* **ASSIGNED TASK**
Please find every line of the listing below where "Resources" occurs and copy it.

● ● ● ● ●

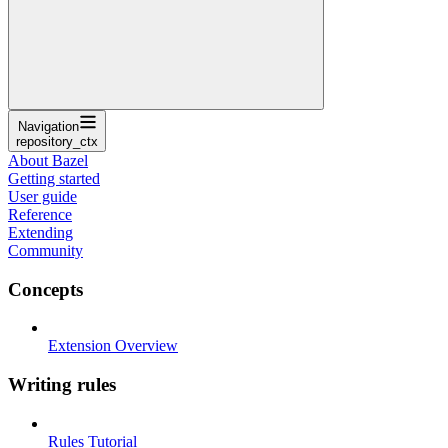
Navigation
repository_ctx
About Bazel
Getting started
User guide
Reference
Extending
Community
Concepts
Extension Overview
Writing rules
Rules Tutorial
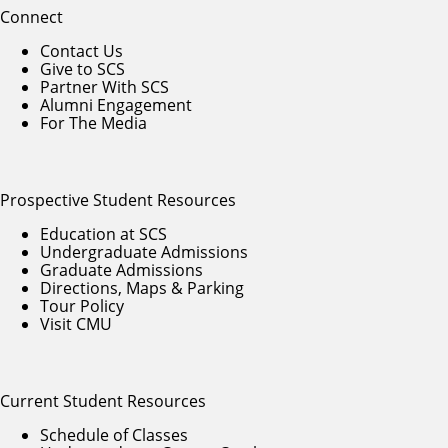
Connect
Contact Us
Give to SCS
Partner With SCS
Alumni Engagement
For The Media
Prospective Student Resources
Education at SCS
Undergraduate Admissions
Graduate Admissions
Directions, Maps & Parking
Tour Policy
Visit CMU
Current Student Resources
Schedule of Classes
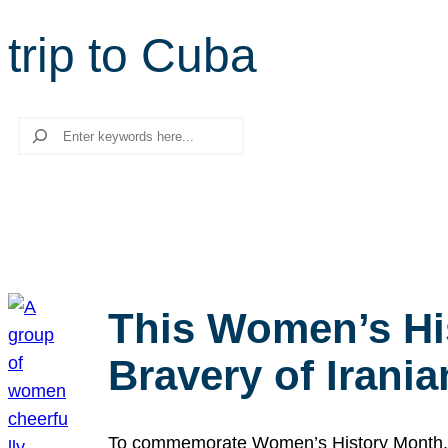
trip to Cuba
Search
This Women’s Hi
Bravery of Iran
To commemorate Women’s History Month, we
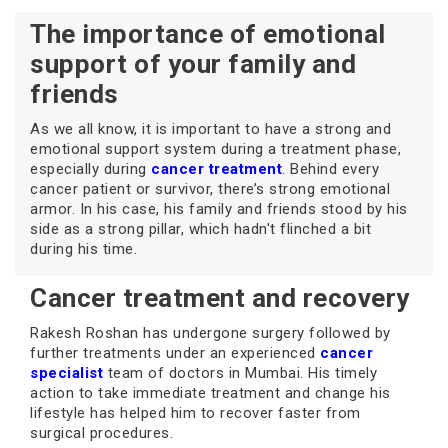
The importance of emotional
support of your family and
friends
As we all know, it is important to have a strong and
emotional support system during a treatment phase,
especially during
cancer treatment
. Behind every
cancer patient or survivor, there’s strong emotional
armor. In his case, his family and friends stood by his
side as a strong pillar, which hadn't flinched a bit
during his time.
Cancer treatment and recovery
Rakesh Roshan has undergone surgery followed by
further treatments under an experienced
cancer
specialist
team of doctors in Mumbai. His timely
action to take immediate treatment and change his
lifestyle has helped him to recover faster from
surgical procedures.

● ● ● ● ●

* **RESPONSE FOR THIS EXERCISE**
Prospective Student Resources
Current Student Resources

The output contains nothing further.